Former Austrian MEP Ernst Stasser was sentenced to a four-year prison term yesterday (14 January) on a corruption conviction that stemmed from being caught by journalists posing as lobbyists in a cash-for-influence case.
A court in Vienna sentenced Strasser, who is also a former interior minister and a politician from the centre-right Austrian People’s Party (ÖVP), saying no mitigating circumstances could be claimed because of the seriousness of the crime.
The judge said that the court had no doubt that Strasser illegally demanded money in 2011 in exchange for influencing the legislative procedure.
Strasser resigned as MEP and from the ÖVP in 2011. Together with two other MEPs, Strasser was trapped by journalists from the Britain's Sunday Times posing as lobbyists.
The reporters sought to shed light on allegations that some MEPs were prepared "to sell their services" to push through specific amendments to EU legislation in exchange for remuneration.
Of the three MEPs targeted by the sting, Slovenia’s Zoran Thaler has resigned from Parliament, but Romania’s Adrian Severin has kept his seat.
Sunday Times journalists Claire Newell and Jonathan Calvert testified in the Austrian court and said Strasser had offered his services for €100,000 a year.
The two reporters secretly filmed their meetings with Strasser, tapes of which were made available to the court and were also handed to the European Parliament.

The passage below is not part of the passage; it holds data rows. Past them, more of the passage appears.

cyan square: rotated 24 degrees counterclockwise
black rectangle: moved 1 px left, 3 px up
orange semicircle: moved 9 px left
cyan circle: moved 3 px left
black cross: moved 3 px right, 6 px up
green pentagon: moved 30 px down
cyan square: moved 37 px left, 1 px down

One of the meetings took place in a London office for their bogus lobbying firm, staffed by other Sunday Times journalists “to make it look busy”, Newell told the court, as quoted by Agence France-Presse.

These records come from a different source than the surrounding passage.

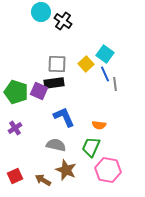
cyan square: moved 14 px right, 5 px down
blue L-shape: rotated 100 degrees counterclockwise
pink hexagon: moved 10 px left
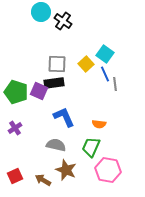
orange semicircle: moved 1 px up
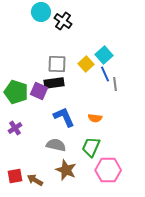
cyan square: moved 1 px left, 1 px down; rotated 12 degrees clockwise
orange semicircle: moved 4 px left, 6 px up
pink hexagon: rotated 10 degrees counterclockwise
red square: rotated 14 degrees clockwise
brown arrow: moved 8 px left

At the time, Thaler sent EURACTIV a written statement explaining that he realised immediately that the lobbying firm did not exist and that his further actions were only intended to uncover who was behind what he saw as an attempt to discredit him.
According to the Sunday Times, Severin had emailed the fake lobbying firm saying, "just to let you know that the amendment desired by you has been tabled in due time," before sending them a €12,000 invoice for "consulting services".
Asked to comment at the time if the €12,000 invoice was fake, Severin said it had been requested for “something else”, insisting that providing consultancy services was not illegal.
Severin has a law firm and works as a lawyer in parallel with his MEP activities.
Of the three lawmakers targeted, only Severin still sits in the European Parliament, as a non-attached MEPs. He was previously a member of the Socialists and Democrats.